THE ANGLICAN BOOK OF COMMON PRAYER:
ITS VIRTUES & VICES
THE ALTERNATIVE WESTMINSTER DIRECTORY OF PUBLIC
WORSHIP (1645) CONSIDERED
Being the substance of a paper first presented to the
1989 Westminster Conference in London
by Dr Alan C. Clifford
Calvin and Cranmer: The Character and Priorities of Worship
Such was the situation inherited by the Protestant Reformers. In their concern to restore preaching to its apostolic and spiritual importance, the Reformers cleansed worship of all superstitious and idolatrous overtones. Nowhere was this policy carried out more consistently and thoroughly than in Geneva; and Calvin's concern for purity of worship in England is especially seen in his lengthy letter to the Duke of Somerset.16 The great priority was the restoration of preaching: 'And the utmost care should be taken, that so far as possible you should have good trumpets, which shall sound into the very depths of the heart.' This letter was written in October 1548, a year before Cranmer's first Prayer Book appeared. We should note that Calvin recognized the need for 'a certain written form' for a catechism, the administration of the sacraments and the public prayers, 'for the sake of supplementing the ignorance and deficiencies of some, as the better to manifest the conformity and agreement between all the churches' and 'to take away all ground of pretense for bringing in any eccentricity or newfangled doctrine'. All this is consistent with Calvin's liturgical provisions in his Les Forme des Prières published in Geneva in 1542.17
While Cranmer's 1549 Prayer Book was a decided disappointment to many, the 1552 book was a more faithful expression of Reformed worship. Indeed, it represents the high water mark of Reformed Anglicanism or the low water mark if one is an Anglo-Catholic! Even the 1662 Prayer Book has more affinities with the Elizabethan book of 1559 which, in fact, reverted to the 1549 in certain important details. The 1559 reintroduced the 1549's doubtful and ambiguous wording in the delivery of the sacraments to the communicants,18 and it removed the famous 'black rubric', a typically Cranmerian compromise between John Knox's belief that communicants should sit at the Lord's Supper and any idolatrous overtones in the kneeling of communicants.'19 Also, the 1559 deleted the 1552 Litany's reference to 'they tyranny of the Bishop of Rome and all his detestable enormities'.20 Cranmer would have regarded these changes as retrogressive and ominous, a point which history arguably confirms.
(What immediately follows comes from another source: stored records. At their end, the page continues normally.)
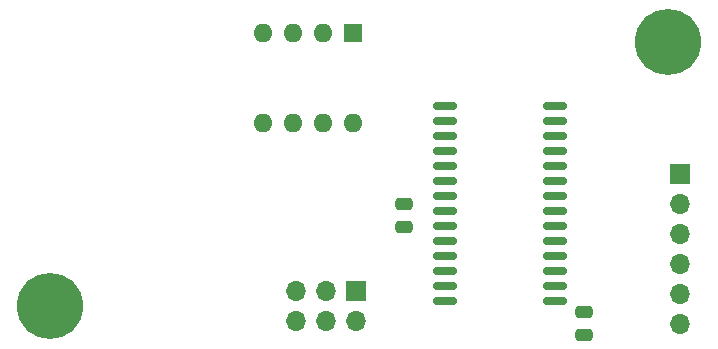
<source format=gbr>
%TF.GenerationSoftware,KiCad,Pcbnew,(6.0.1)*%
%TF.CreationDate,2022-03-15T19:28:32-04:00*%
%TF.ProjectId,WiFi-Board,57694669-2d42-46f6-9172-642e6b696361,rev?*%
%TF.SameCoordinates,Original*%
%TF.FileFunction,Soldermask,Bot*%
%TF.FilePolarity,Negative*%
%FSLAX46Y46*%
G04 Gerber Fmt 4.6, Leading zero omitted, Abs format (unit mm)*
G04 Created by KiCad (PCBNEW (6.0.1)) date 2022-03-15 19:28:32*
%MOMM*%
%LPD*%
G01*
G04 APERTURE LIST*
G04 Aperture macros list*
%AMRoundRect*
0 Rectangle with rounded corners*
0 $1 Rounding radius*
0 $2 $3 $4 $5 $6 $7 $8 $9 X,Y pos of 4 corners*
0 Add a 4 corners polygon primitive as box body*
4,1,4,$2,$3,$4,$5,$6,$7,$8,$9,$2,$3,0*
0 Add four circle primitives for the rounded corners*
1,1,$1+$1,$2,$3*
1,1,$1+$1,$4,$5*
1,1,$1+$1,$6,$7*
1,1,$1+$1,$8,$9*
0 Add four rect primitives between the rounded corners*
20,1,$1+$1,$2,$3,$4,$5,0*
20,1,$1+$1,$4,$5,$6,$7,0*
20,1,$1+$1,$6,$7,$8,$9,0*
20,1,$1+$1,$8,$9,$2,$3,0*%
G04 Aperture macros list end*
%ADD10R,1.700000X1.700000*%
%ADD11O,1.700000X1.700000*%
%ADD12C,5.600000*%
%ADD13R,1.600000X1.600000*%
%ADD14O,1.600000X1.600000*%
%ADD15RoundRect,0.150000X0.875000X0.150000X-0.875000X0.150000X-0.875000X-0.150000X0.875000X-0.150000X0*%
%ADD16RoundRect,0.250000X0.475000X-0.250000X0.475000X0.250000X-0.475000X0.250000X-0.475000X-0.250000X0*%
%ADD17RoundRect,0.250000X-0.475000X0.250000X-0.475000X-0.250000X0.475000X-0.250000X0.475000X0.250000X0*%
G04 APERTURE END LIST*
D10*
%TO.C,J1*%
X130033000Y-124709000D03*
D11*
X130033000Y-127249000D03*
X127493000Y-124709000D03*
X127493000Y-127249000D03*
X124953000Y-124709000D03*
X124953000Y-127249000D03*
%TD*%
D12*
%TO.C,REF\u002A\u002A*%
X104140000Y-125984000D03*
%TD*%
%TO.C,REF\u002A\u002A*%
X156464000Y-103632000D03*
%TD*%
D13*
%TO.C,SW1*%
X129784000Y-102880000D03*
D14*
X127244000Y-102880000D03*
X124704000Y-102880000D03*
X122164000Y-102880000D03*
X122164000Y-110500000D03*
X124704000Y-110500000D03*
X127244000Y-110500000D03*
X129784000Y-110500000D03*
%TD*%
D10*
%TO.C,J2*%
X157480000Y-114808000D03*
D11*
X157480000Y-117348000D03*
X157480000Y-119888000D03*
X157480000Y-122428000D03*
X157480000Y-124968000D03*
X157480000Y-127508000D03*
%TD*%
D15*
%TO.C,U2*%
X146890000Y-109093000D03*
X146890000Y-110363000D03*
X146890000Y-111633000D03*
X146890000Y-112903000D03*
X146890000Y-114173000D03*
X146890000Y-115443000D03*
X146890000Y-116713000D03*
X146890000Y-117983000D03*
X146890000Y-119253000D03*
X146890000Y-120523000D03*
X146890000Y-121793000D03*
X146890000Y-123063000D03*
X146890000Y-124333000D03*
X146890000Y-125603000D03*
X137590000Y-125603000D03*
X137590000Y-124333000D03*
X137590000Y-123063000D03*
X137590000Y-121793000D03*
X137590000Y-120523000D03*
X137590000Y-119253000D03*
X137590000Y-117983000D03*
X137590000Y-116713000D03*
X137590000Y-115443000D03*
X137590000Y-114173000D03*
X137590000Y-112903000D03*
X137590000Y-111633000D03*
X137590000Y-110363000D03*
X137590000Y-109093000D03*
%TD*%
D16*
%TO.C,C6*%
X134112000Y-119314000D03*
X134112000Y-117414000D03*
%TD*%
D17*
%TO.C,C7*%
X149352000Y-126558000D03*
X149352000Y-128458000D03*
%TD*%
M02*

</source>
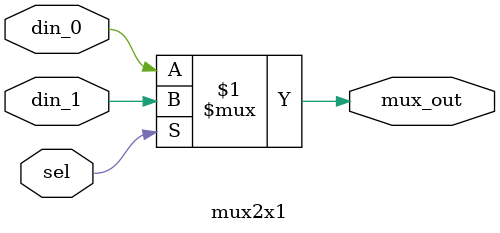
<source format=v>
`timescale 1ns / 1ps
module  mux2x1(
din_0      , // Mux first input
din_1      , // Mux Second input
sel        , // Select input
mux_out      // Mux output
);
//-----------Input Ports---------------
input din_0, din_1, sel ;
//-----------Output Ports---------------
output mux_out;
//------------Internal Variables--------
wire  mux_out;
//-------------Code Start-----------------
assign mux_out = (sel) ? din_1 : din_0;

endmodule //End Of Module mux
</source>
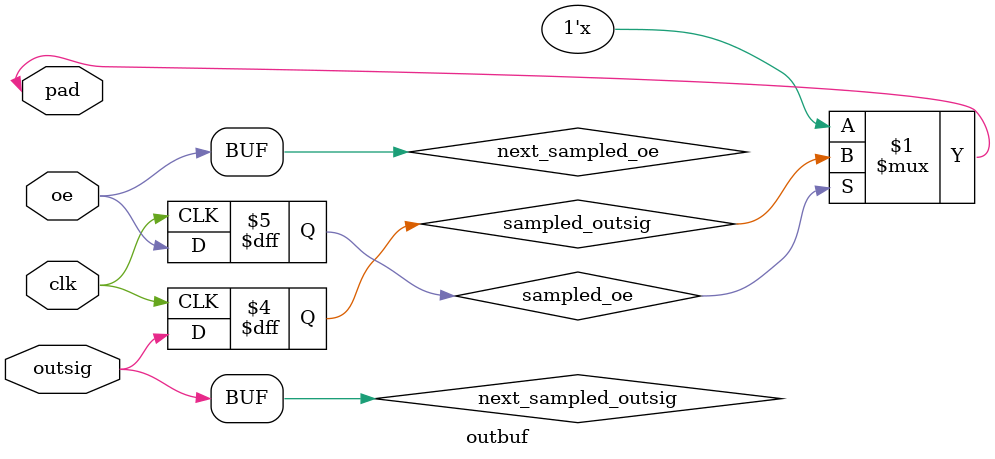
<source format=v>
module outbuf (pad, clk, outsig, oe);
inout pad;
input clk;
input outsig, oe;
reg sampled_outsig, next_sampled_outsig;
reg sampled_oe, next_sampled_oe;
assign pad = (sampled_oe) ? sampled_outsig : 1'bz;
always @ (posedge clk)
begin
  sampled_outsig = next_sampled_outsig;
  sampled_oe = next_sampled_oe;
end
always @*
begin
  #1;
  next_sampled_outsig = outsig;
  next_sampled_oe = oe;
end
endmodule
</source>
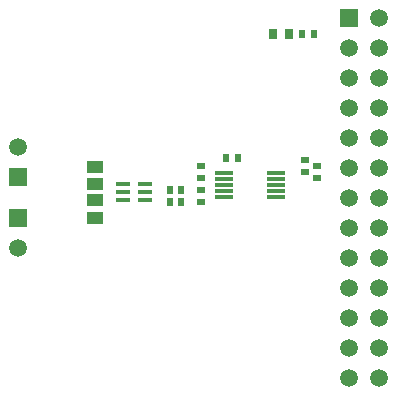
<source format=gbr>
%TF.GenerationSoftware,Altium Limited,Altium Designer,21.2.2 (38)*%
G04 Layer_Color=8388736*
%FSLAX45Y45*%
%MOMM*%
%TF.SameCoordinates,DC8D9031-FEEE-4EB9-A140-7D2FD38E5C7C*%
%TF.FilePolarity,Negative*%
%TF.FileFunction,Soldermask,Top*%
%TF.Part,Single*%
G01*
G75*
%TA.AperFunction,SMDPad,CuDef*%
%ADD10R,1.40000X1.10000*%
%ADD14R,0.80000X0.90000*%
G04:AMPARAMS|DCode=15|XSize=1.19mm|YSize=0.4mm|CornerRadius=0.05mm|HoleSize=0mm|Usage=FLASHONLY|Rotation=0.000|XOffset=0mm|YOffset=0mm|HoleType=Round|Shape=RoundedRectangle|*
%AMROUNDEDRECTD15*
21,1,1.19000,0.30000,0,0,0.0*
21,1,1.09000,0.40000,0,0,0.0*
1,1,0.10000,0.54500,-0.15000*
1,1,0.10000,-0.54500,-0.15000*
1,1,0.10000,-0.54500,0.15000*
1,1,0.10000,0.54500,0.15000*
%
%ADD15ROUNDEDRECTD15*%
%TA.AperFunction,ComponentPad*%
%ADD20R,1.50000X1.50000*%
%ADD21C,1.50000*%
%TA.AperFunction,SMDPad,CuDef*%
%ADD27R,0.70000X0.60000*%
%ADD28R,0.60000X0.70000*%
%ADD29R,1.55000X0.40000*%
D10*
X880000Y1985000D02*
D03*
Y1835000D02*
D03*
X880000Y1555000D02*
D03*
Y1705000D02*
D03*
D14*
X2525000Y3105000D02*
D03*
X2385000D02*
D03*
D15*
X1114000Y1835000D02*
D03*
Y1770000D02*
D03*
Y1705000D02*
D03*
X1306000D02*
D03*
Y1770000D02*
D03*
Y1835000D02*
D03*
D20*
X230000Y1554000D02*
D03*
Y1900000D02*
D03*
X3031000Y3247000D02*
D03*
D21*
X230000Y1300000D02*
D03*
Y2154000D02*
D03*
X3285000Y3247000D02*
D03*
X3031000Y2993000D02*
D03*
X3285000D02*
D03*
X3031000Y2739000D02*
D03*
X3285000D02*
D03*
X3031000Y2485000D02*
D03*
X3285000D02*
D03*
X3031000Y2231000D02*
D03*
X3285000D02*
D03*
X3031000Y1977000D02*
D03*
X3285000D02*
D03*
X3031000Y1723000D02*
D03*
X3285000D02*
D03*
X3031000Y1469000D02*
D03*
X3285000D02*
D03*
X3031000Y1215000D02*
D03*
X3285000D02*
D03*
X3031000Y961000D02*
D03*
X3285000D02*
D03*
X3031000Y707000D02*
D03*
X3285000D02*
D03*
X3031000Y453000D02*
D03*
X3285000D02*
D03*
X3031000Y199000D02*
D03*
X3285000D02*
D03*
D27*
X2760000Y1990000D02*
D03*
Y1890000D02*
D03*
X2660000Y2040000D02*
D03*
Y1940000D02*
D03*
X1780000Y1690000D02*
D03*
Y1790000D02*
D03*
Y1990000D02*
D03*
Y1890000D02*
D03*
D28*
X1510000Y1790000D02*
D03*
X1610000D02*
D03*
X1510000Y1690000D02*
D03*
X1610000D02*
D03*
X1990000Y2060000D02*
D03*
X2090000D02*
D03*
X2730000Y3105000D02*
D03*
X2630000D02*
D03*
D29*
X2410000Y1730000D02*
D03*
Y1780000D02*
D03*
Y1830000D02*
D03*
Y1880000D02*
D03*
Y1930000D02*
D03*
X1970000D02*
D03*
Y1880000D02*
D03*
Y1830000D02*
D03*
Y1780000D02*
D03*
Y1730000D02*
D03*
%TF.MD5,567d966f1592de8a0b4b8a85ae27a386*%
M02*

</source>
For those tempted to think that such details are of minor importance, the history of theology confirms too frequently the theory that oaks of falsehood grow from acorns of error.
While Calvin expressed his doubts about the residual Romanism of the Anglican liturgy21 and the slow pace of the English Reformation22 we should recognize the incipient Puritanism of the 1552 Book of Common Prayer. Did not Cranmer establish a puritan precedent by using the word 'minister' more frequently than 'priest' in the 1552 Order for Morning Prayer, and introducing it into the Communion service?23 In fact, Puritan editions of the Prayer Book, appearing from 1578 onwards, applied these measures more consistently.24 And had not Cranmer recognized as early as 1540 that the New Testament assumes an identity between bishops and presbyters, and that the people, rather than princes, elected overseers in the church?25 The logic of these observations leads inexorably to Puritanism. Thus there seems to be some evidence that, for all his caution, Cranmer was moving in this direction. His understanding was never static and, had both he and England's Josiah, King Edward VI, lived, the English Reformation would have gone beyond the 'half-way house' Elizabethan settlement. One wonders what might have happened if Cranmer's projected Reformed ecumenical synod had taken place with John Calvin in attendance at Lambeth!26 Furthermore, what might Cranmer's close friendship with the proto-Puritan John Hooper have produced had both men survived the Marian persecutions?27 Speculations apart, the evidence cited above suggests that if the 1552 Prayer Book does not lead directly to the Westminster Directory of Public Worship, its author would arguably have been more at home with the abortive 1689 Prayer Book proposals28 than the anti-puritan 1662 Prayer Book.29 He would doubtless have shared the view that when John Calvin's achievement was celebrated at the Church of the Holy Trinity, Geneva, on Reformation Sunday, 1986, it was altogether inappropriate to use the 1662 Prayer Book.